The state no longer is made by war for the purpose of making war. The modern industrial state is, par excellence, an economic institution. Democracy, not so long ago an uncertain, precarious achievement, is today deeply embedded in all the most advanced economies. And democracies do not seem to go to war with each other either. Elections, increasing political and economic transparency, the separation of powers, a watchdog media, the urge of young men to make money not war and, in Europe, not least, the formation of the single currency, make serious all out war a remote possibility. (Let us put on one side the aberration of Margaret Thatcher's mini war with the Argentine generals as "two bald men fighting over a comb" and such bizarre analysis as Martin Feldstein writing in Foreign Affairs, who argues what even Mrs Thatcher doesn't believe that a future collapse of the single currency could lead to a new European war.)

But this sense of common security is, of course, confined to Europe, North America and Japan--and, it should be added, South America which, for all its historic tendencies towards bravado, over the last two centuries is the continent that has least gone to war.

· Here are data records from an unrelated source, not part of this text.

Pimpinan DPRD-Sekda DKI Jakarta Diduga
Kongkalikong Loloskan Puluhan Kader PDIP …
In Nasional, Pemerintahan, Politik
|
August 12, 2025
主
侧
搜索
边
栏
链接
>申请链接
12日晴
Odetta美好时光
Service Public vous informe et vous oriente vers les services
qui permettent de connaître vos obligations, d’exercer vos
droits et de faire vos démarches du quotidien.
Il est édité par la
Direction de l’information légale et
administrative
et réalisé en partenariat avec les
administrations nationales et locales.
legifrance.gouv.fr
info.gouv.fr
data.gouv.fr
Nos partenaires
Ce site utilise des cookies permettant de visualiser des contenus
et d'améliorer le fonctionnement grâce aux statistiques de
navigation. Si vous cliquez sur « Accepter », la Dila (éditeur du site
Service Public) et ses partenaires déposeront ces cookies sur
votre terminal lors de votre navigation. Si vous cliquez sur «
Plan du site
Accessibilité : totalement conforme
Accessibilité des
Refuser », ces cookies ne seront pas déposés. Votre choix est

In the Middle East, all the old-time ingredients of war making are present--financial greed over a scarce resource and religious fervour, combined with the new-time ingredients of modern weapons. Still, combative though many of the countries in the region tend to be, they lack the capacity to wage major war in the World War sense. Outside the western world only China and Russia could do that; and it is these two states that hold in their hands the peace of the 21st century, to make it or break it.

Russia, potentially dangerously, claims a sphere of influence in the territory of the former Soviet Union; China in the South China Sea. Yet neither are in any real sense preparing for major war. Both are essentially inwardly preoccupied and neither are committed, as were their orthodox communist predecessors, to the violent overthrow of present day political, military and economic arrangements.

~The practice of war, once the prerogative of the strong, instead is increasingly the tactic of the weak~, argues Michael Mandelbaum in the current issue of Survival, the journal of the International Institute for Strategic Studies. His argument, eloquently developed at length, is that ~the great chess game of international politics is finished, or at least suspended. A pawn is now just a pawn, not a sentry standing guard against an attack on a king~. We'll still have our Kashmirs, Iraqs and Rwandas but, he argues, over time they are becoming less numerous and the stakes for the rest of the world are lower.

That doesn't mean that the next century won't have some bad wars. Doubtless there will still be plenty of those. But major war, involving a clash of the best armed gladiators, with convulsions on a scale that twice consumed the young men and the innocents of the twentieth century, could be in abeyance.